YOUR TASK – Restate every line below word for word, but drop each picture.

INPUT –
+===+
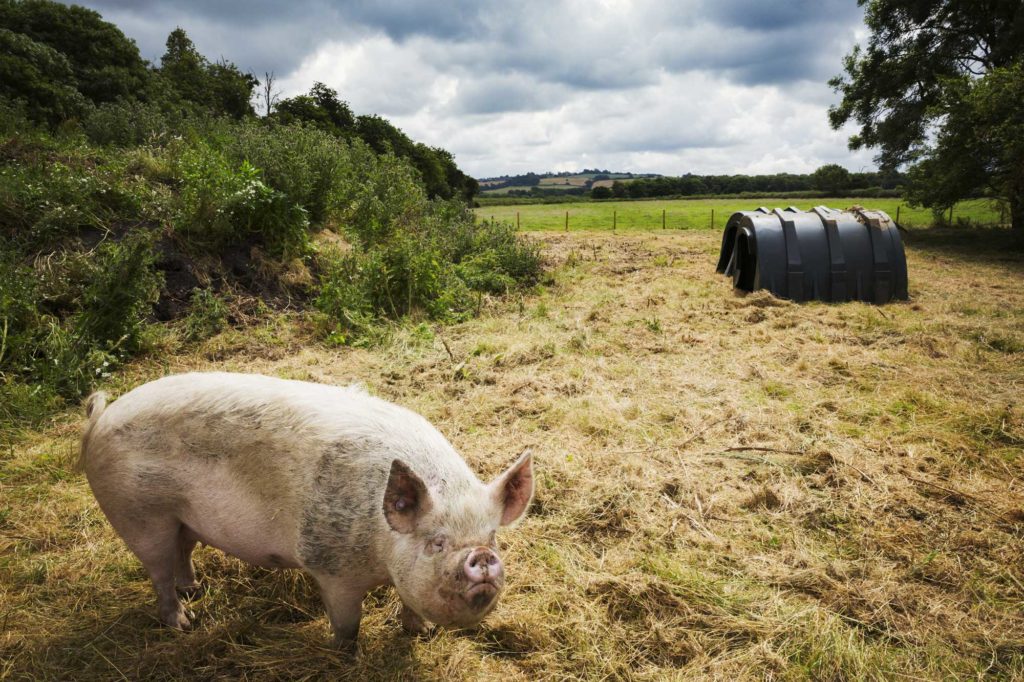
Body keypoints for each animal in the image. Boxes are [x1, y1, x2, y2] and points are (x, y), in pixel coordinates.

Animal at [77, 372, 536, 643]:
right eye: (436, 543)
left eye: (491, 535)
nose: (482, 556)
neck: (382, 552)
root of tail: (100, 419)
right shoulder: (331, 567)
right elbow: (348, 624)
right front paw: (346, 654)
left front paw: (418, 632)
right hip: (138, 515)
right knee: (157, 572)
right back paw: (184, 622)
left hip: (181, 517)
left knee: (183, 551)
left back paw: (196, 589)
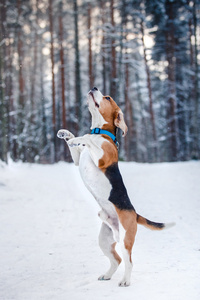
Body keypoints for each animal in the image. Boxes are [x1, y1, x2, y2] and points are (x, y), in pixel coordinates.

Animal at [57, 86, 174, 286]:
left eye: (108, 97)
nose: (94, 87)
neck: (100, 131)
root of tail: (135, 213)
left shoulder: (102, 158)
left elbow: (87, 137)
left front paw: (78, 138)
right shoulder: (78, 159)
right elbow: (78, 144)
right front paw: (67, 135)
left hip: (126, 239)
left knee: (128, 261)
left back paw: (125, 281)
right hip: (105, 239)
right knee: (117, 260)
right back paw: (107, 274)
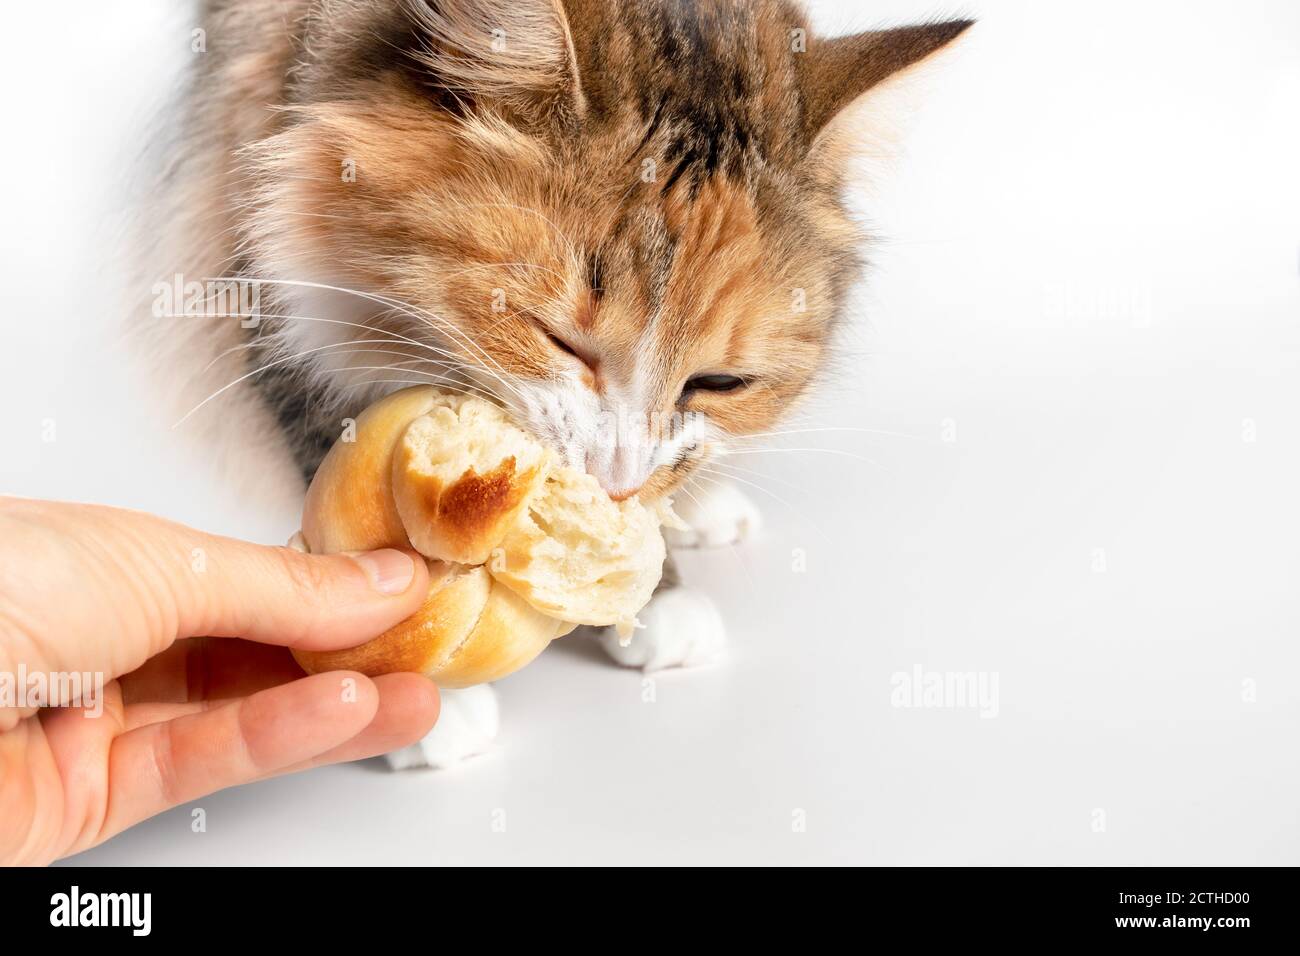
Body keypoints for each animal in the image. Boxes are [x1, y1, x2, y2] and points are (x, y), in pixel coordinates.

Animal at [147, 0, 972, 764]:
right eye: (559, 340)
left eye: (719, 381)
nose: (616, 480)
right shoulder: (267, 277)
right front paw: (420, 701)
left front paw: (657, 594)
+===+
RESULT –
Body keypoints for each animal in the image. Boxes are [x1, y1, x2, y2] and points are (x, y), in pixel coordinates.

Animal at [77, 372, 536, 643]:
right eye: (436, 543)
left eye: (491, 535)
nose: (482, 556)
neck: (382, 552)
root of tail: (100, 419)
right shoulder: (331, 567)
right elbow: (348, 624)
right front paw: (346, 654)
left front paw: (418, 632)
right hip: (138, 515)
right knee: (157, 572)
right back paw: (184, 622)
left hip: (181, 517)
left knee: (183, 551)
left back paw: (196, 589)
Body keypoints for each animal in the image. Boxes are [x1, y1, x2, y2] and points are (x, y), in pixel coordinates.

Animal at [57, 86, 174, 286]:
left eye: (108, 97)
nose: (94, 87)
neck: (100, 131)
root of tail: (135, 213)
left shoulder: (102, 158)
left elbow: (87, 137)
left front paw: (78, 138)
right shoulder: (78, 159)
right elbow: (78, 144)
right front paw: (67, 135)
left hip: (126, 239)
left knee: (128, 261)
left back paw: (125, 281)
right hip: (105, 239)
right knee: (117, 260)
right back paw: (107, 274)
Body keypoints for each animal in the image. Boxes are [x1, y1, x2, y2] and points are (x, y), in pixel coordinates.

Animal at [147, 0, 972, 764]:
right eye: (559, 340)
left eye: (719, 381)
nose: (616, 480)
right shoulder: (267, 277)
right front paw: (420, 701)
left front paw: (657, 594)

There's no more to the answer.